_What you need to do_.
1 > List every Twilight character named in the article on the Twilight craze.
2 > Reproduce word for word everything in the article on the Twilight craze from "Fifteen years ago, in" down to "only the beginning.".

_Study text_.
Fifteen years ago, in a world rattled by economic turmoil and facing impending recession, one of the most influential phenomena of our time emerged — an issue that would dominate the discourse, capture the intellect, and shape the political destinies of an entire generation. I am talking, of course, about the question: Team Edward or Team Jacob?
November 2008 marked the theatrical release of Twilight, the first film adaptation of the romance novels that centred on a love triangle between a vampire, a werewolf, and a teenage girl. By this point, they had already become a transformative force in the book world — but this was only the beginning.
Within a year, you couldn’t swing a cat without hitting something Twilight-themed. There was a Twilight-themed makeup palette, and Immortal Twilight perfume to dab on your pulse points. You could drink your coffee from a Team Edward mug in the morning, roll up to the Burger King drive-thru in Edward Cullen’s Volvo C30, order a Twilight-themed kids’ meal for lunch, then go home and curl up in the arms of your Edward body pillow beneath your precise replica of Bella’s purple duvet. The franchise’s rabid fanbase was a market force unto itself: brand something as a Twilight tie-in, and they’d snap it up.
These fans weren’t just a reliable income stream, though: they were a powerful, even political, faction that was not to be trifled with. I was a reporter on the Young Hollywood beat for MTV News at the height of the Twilight craze, and so great was their cultural power that an editorial edict instructed we refrain from calling them “Twihards”, because they didn’t like it.
At first, Twilight‘s cultural influence was chalked up to its popularity among adolescent girls. Edward and Bella’s romance was a love story, but also an obvious abstinence parable, making it a perfect vehicle for teens to explore the burgeoning passions for which they otherwise had no words. This, at least, was not surprising: every generation has something that both captures the imagination and inspires the lust of a young female audience. I was too old to be swept up in the Edward Cullen craze, but just the right age to spend long hours earnestly debating with my friends which of the Teenage Mutant Ninja Turtles would make the best boyfriend. (Raphael, obviously.)

_Entries shown_.

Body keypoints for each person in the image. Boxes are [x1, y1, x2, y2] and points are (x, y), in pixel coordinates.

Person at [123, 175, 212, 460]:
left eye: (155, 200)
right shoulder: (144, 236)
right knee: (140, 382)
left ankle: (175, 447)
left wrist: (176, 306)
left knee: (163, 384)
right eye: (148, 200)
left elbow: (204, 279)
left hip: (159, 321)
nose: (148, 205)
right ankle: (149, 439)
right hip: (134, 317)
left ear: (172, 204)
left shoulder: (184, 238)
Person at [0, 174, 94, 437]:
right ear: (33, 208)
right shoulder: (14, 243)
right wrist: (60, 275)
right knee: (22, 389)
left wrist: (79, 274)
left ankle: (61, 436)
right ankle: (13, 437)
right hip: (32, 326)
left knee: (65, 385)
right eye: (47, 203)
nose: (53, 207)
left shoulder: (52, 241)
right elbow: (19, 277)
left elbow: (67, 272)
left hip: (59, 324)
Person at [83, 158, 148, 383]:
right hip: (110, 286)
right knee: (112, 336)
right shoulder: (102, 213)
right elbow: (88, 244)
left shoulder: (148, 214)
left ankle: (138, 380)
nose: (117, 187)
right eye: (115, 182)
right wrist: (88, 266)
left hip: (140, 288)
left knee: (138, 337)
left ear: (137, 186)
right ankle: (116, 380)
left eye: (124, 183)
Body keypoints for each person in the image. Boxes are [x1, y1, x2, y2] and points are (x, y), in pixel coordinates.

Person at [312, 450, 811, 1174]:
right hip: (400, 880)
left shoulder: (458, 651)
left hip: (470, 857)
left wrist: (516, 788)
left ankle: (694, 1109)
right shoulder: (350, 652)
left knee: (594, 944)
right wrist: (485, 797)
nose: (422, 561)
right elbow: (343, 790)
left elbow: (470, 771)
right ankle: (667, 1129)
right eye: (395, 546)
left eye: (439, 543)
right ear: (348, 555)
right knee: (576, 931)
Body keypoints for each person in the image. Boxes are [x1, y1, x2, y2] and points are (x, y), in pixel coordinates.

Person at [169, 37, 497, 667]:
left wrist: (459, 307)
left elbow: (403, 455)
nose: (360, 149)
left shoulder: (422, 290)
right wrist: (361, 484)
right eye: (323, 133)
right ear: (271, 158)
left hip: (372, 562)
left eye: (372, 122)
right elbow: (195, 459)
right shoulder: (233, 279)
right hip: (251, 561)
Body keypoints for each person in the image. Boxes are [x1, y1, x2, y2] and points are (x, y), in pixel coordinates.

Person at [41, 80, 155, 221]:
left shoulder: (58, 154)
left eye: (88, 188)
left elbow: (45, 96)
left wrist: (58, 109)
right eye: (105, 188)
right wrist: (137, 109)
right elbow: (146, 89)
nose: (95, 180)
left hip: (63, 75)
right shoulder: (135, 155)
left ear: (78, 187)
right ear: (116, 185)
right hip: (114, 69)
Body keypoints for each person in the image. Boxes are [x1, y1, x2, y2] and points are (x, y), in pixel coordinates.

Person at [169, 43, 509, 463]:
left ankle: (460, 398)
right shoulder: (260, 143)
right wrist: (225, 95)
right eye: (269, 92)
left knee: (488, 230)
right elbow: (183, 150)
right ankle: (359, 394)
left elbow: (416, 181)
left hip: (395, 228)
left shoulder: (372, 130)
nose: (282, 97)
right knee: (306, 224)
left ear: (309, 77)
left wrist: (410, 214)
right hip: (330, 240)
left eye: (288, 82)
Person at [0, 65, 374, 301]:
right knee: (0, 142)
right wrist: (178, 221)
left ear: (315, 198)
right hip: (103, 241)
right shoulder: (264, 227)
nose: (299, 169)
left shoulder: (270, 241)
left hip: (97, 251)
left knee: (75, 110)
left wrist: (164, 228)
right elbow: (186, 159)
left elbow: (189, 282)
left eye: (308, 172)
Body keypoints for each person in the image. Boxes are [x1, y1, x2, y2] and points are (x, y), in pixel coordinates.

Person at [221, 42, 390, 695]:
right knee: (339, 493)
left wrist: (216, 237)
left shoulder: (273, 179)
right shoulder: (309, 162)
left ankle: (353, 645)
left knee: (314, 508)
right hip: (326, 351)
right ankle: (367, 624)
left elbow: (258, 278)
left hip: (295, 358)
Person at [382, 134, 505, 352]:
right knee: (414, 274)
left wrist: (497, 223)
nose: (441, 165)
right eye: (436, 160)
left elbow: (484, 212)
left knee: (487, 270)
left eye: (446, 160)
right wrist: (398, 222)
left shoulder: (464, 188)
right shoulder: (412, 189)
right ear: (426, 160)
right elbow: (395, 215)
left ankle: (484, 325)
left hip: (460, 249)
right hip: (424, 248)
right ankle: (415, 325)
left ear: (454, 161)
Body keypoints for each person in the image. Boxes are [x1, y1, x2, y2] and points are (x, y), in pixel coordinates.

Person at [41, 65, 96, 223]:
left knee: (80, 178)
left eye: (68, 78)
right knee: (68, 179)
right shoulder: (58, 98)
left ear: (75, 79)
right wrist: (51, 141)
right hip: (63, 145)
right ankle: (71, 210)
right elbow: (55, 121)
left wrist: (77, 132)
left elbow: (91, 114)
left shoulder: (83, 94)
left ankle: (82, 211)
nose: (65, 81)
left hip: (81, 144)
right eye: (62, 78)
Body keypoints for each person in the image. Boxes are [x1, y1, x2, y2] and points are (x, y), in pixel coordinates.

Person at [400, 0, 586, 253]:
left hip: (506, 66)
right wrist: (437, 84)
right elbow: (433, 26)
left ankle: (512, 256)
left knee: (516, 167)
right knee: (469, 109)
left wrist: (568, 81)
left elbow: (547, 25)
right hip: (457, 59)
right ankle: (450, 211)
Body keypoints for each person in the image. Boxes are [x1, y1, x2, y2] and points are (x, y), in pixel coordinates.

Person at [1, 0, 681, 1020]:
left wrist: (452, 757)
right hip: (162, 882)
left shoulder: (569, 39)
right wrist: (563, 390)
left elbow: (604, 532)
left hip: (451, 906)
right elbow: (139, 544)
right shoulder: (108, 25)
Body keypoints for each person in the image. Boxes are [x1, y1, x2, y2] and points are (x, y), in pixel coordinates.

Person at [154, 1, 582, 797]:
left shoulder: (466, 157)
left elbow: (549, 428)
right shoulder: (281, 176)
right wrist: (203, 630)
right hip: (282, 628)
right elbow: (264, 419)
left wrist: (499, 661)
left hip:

_Answer section_.
1 > Edward Cullen, Jacob, Bella

2 >
Fifteen years ago, in a world rattled by economic turmoil and facing impending recession, one of the most influential phenomena of our time emerged — an issue that would dominate the discourse, capture the intellect, and shape the political destinies of an entire generation. I am talking, of course, about the question: Team Edward or Team Jacob?
November 2008 marked the theatrical release of Twilight, the first film adaptation of the romance novels that centred on a love triangle between a vampire, a werewolf, and a teenage girl. By this point, they had already become a transformative force in the book world — but this was only the beginning.